Both of these discussions cover the film’s production and relevance today to a satisfying degree (and there is a lot of mention around Borden's Born in Flames, clips of which all appear to come from a new restoration), but the best feature on here is a 26-minute remote group discussion between four people who work in the sex industry: Jo Weldon, Selena the Stripper, Antonia Crane, and Daphne. The four have worked in various sectors of the sex trade, from online performing to actual management, and here they talk about the film and its portrayal of the day-in-the-life of its characters. They also expand on the areas the film either only touches on (or even ignores), which includes the emotional abuse and gaslighting those in the industry go through (whether from clients or management) as well as the blatant racism that is present, Selena mentioning she can make more money when she passes herself off as Latina rather than black. Daphne also touches on her experiences in the industry as a trans person and then the four talk about the term "sex worker" and whether its an appropriate term. It’s a really fascinating and eye-opening discussion that I have to give Criterion real bonus points for putting together.

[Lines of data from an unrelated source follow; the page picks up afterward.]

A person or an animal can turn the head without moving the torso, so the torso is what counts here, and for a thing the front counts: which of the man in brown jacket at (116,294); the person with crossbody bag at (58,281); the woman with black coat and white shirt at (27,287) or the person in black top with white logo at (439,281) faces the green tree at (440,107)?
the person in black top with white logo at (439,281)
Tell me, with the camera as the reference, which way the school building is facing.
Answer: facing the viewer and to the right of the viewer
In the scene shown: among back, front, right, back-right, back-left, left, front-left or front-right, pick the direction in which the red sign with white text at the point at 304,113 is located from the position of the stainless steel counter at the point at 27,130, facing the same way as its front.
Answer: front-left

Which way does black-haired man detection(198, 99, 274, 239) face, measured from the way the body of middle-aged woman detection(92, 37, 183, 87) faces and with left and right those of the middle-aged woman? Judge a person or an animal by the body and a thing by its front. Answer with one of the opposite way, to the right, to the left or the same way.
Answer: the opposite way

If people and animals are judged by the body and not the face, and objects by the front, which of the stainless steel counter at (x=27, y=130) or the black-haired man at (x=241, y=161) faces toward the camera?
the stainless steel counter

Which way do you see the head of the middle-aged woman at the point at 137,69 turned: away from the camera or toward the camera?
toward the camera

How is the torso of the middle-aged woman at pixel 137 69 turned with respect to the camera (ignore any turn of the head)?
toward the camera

Criterion also includes a booklet with this release, which starts off with an essay on the film written by author So Mayer, writing about the film as being both expressionistic in its depiction of sex work and representative of "Marxist feminism," basically bring the labor of these women characters "front and center" in a very matter-of-fact manner. The booklet also features a reprint of a 1987 interview between Borden and film scholar Scott MacDonald, who talk about the film's frankness and its un-erotic nature in depicting the business.
In all, it's a solid set of supplements covering the film and its subject matter, the group discussion between those in the industry being the stand-out.
Some dated aspects and the film's limited budget play into holding the presentation back a little, but the end results are still quite staggering all things considerd; it's very sharp and very clean. Criterion also throws in some insightful and fascinating supplemental material, making this a title well worth picking up.